BEGIN Data section

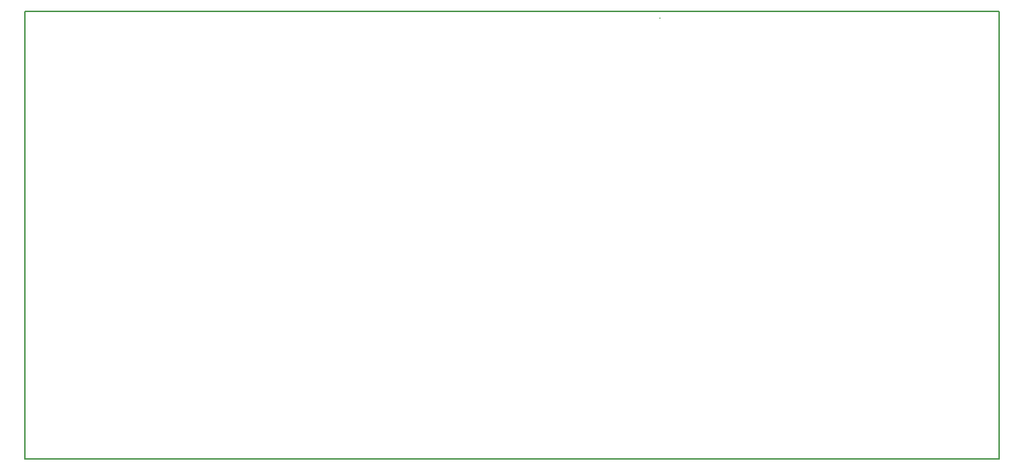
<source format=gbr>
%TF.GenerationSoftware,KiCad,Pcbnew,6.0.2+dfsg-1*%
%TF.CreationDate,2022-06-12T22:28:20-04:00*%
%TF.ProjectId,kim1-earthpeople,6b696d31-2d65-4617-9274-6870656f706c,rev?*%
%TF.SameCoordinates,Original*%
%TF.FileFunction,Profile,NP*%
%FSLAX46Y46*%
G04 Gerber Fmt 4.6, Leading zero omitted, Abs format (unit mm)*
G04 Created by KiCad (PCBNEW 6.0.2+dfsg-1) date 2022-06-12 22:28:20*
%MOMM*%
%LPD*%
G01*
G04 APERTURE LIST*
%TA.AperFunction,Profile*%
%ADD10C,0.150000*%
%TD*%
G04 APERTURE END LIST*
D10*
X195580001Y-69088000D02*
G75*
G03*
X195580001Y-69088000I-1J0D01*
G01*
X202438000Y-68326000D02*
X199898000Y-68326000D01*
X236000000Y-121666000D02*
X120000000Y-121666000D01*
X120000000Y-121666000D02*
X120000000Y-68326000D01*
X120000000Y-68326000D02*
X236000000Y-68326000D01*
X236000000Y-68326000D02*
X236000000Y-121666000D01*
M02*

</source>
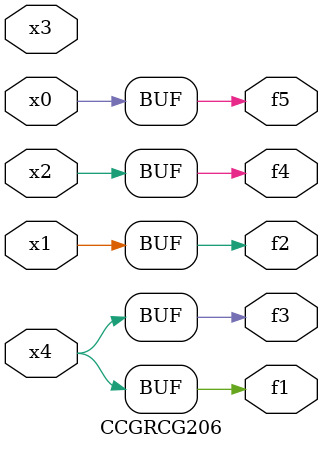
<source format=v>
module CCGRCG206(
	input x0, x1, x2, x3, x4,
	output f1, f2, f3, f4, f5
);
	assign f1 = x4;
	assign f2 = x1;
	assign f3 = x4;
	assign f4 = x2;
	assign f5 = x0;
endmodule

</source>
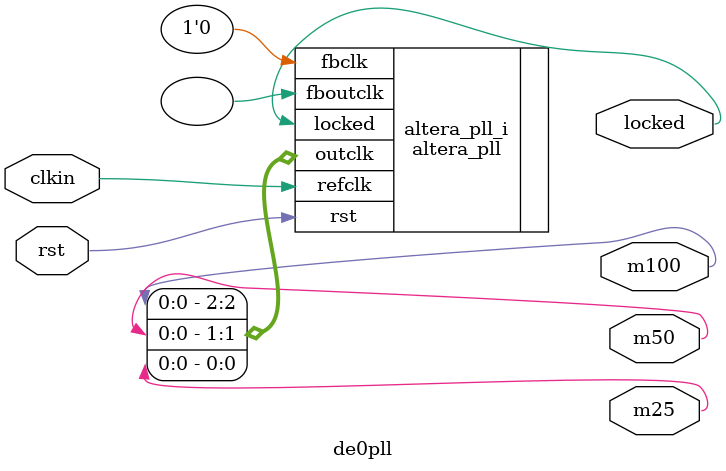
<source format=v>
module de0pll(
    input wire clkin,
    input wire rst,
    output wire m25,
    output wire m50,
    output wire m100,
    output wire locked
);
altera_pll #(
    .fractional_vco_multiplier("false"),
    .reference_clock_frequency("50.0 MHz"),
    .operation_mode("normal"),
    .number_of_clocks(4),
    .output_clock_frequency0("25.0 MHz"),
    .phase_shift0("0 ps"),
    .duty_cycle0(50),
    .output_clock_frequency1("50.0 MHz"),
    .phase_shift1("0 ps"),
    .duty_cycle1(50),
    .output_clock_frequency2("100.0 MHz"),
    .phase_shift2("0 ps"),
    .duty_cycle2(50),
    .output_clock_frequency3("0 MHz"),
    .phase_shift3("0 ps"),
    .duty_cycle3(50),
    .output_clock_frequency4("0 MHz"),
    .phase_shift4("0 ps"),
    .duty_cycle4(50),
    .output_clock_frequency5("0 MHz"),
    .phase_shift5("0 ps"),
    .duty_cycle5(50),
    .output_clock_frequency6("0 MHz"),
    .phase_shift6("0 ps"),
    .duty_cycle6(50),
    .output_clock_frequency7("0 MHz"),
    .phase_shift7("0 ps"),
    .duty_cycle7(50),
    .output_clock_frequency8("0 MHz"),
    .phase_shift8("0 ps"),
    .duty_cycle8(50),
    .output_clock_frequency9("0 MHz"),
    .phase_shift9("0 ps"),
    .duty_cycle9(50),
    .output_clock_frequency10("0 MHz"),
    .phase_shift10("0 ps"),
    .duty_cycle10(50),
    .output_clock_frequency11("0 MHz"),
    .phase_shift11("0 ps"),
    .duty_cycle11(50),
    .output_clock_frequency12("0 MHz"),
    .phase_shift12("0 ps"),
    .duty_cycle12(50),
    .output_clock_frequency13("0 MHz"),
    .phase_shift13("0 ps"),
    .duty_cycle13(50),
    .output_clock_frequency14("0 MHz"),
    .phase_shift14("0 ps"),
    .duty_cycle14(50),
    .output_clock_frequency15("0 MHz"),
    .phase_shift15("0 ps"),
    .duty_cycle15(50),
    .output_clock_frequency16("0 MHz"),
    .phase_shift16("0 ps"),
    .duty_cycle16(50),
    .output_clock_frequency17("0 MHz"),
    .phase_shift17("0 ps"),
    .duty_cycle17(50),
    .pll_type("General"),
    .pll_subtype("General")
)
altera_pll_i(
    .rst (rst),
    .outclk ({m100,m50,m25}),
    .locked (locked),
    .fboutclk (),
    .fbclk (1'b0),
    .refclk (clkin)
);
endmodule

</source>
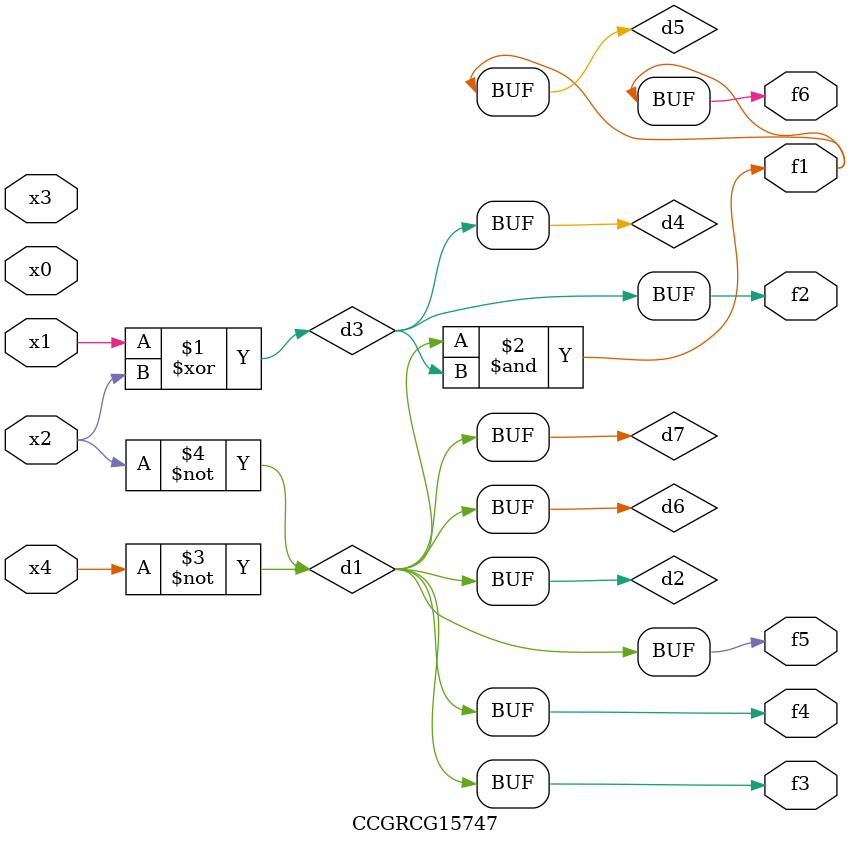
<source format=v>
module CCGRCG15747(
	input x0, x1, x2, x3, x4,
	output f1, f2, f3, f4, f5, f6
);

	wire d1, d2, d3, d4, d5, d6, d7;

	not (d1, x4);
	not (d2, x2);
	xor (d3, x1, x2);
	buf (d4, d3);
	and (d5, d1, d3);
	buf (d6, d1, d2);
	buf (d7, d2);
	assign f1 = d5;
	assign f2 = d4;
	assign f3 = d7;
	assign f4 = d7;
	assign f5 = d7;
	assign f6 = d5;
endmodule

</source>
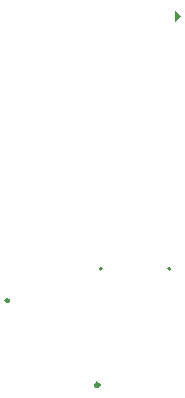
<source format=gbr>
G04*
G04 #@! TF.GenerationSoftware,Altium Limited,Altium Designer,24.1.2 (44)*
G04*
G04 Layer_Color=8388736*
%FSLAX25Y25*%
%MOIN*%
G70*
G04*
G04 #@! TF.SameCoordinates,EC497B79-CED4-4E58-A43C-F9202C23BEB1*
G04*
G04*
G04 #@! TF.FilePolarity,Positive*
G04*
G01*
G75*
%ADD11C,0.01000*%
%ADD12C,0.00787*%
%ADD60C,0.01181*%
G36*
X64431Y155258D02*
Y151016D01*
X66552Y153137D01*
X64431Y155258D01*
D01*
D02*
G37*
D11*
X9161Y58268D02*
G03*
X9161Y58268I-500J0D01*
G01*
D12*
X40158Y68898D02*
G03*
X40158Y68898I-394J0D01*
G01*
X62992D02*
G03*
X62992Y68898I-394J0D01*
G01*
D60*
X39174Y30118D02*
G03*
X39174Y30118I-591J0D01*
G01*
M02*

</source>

END Data section

- Task brief
Show every line in the records above that contains the word "Profile".

- Answer to the problem
%TF.FileFunction,Profile,NP*%
%TA.AperFunction,Profile*%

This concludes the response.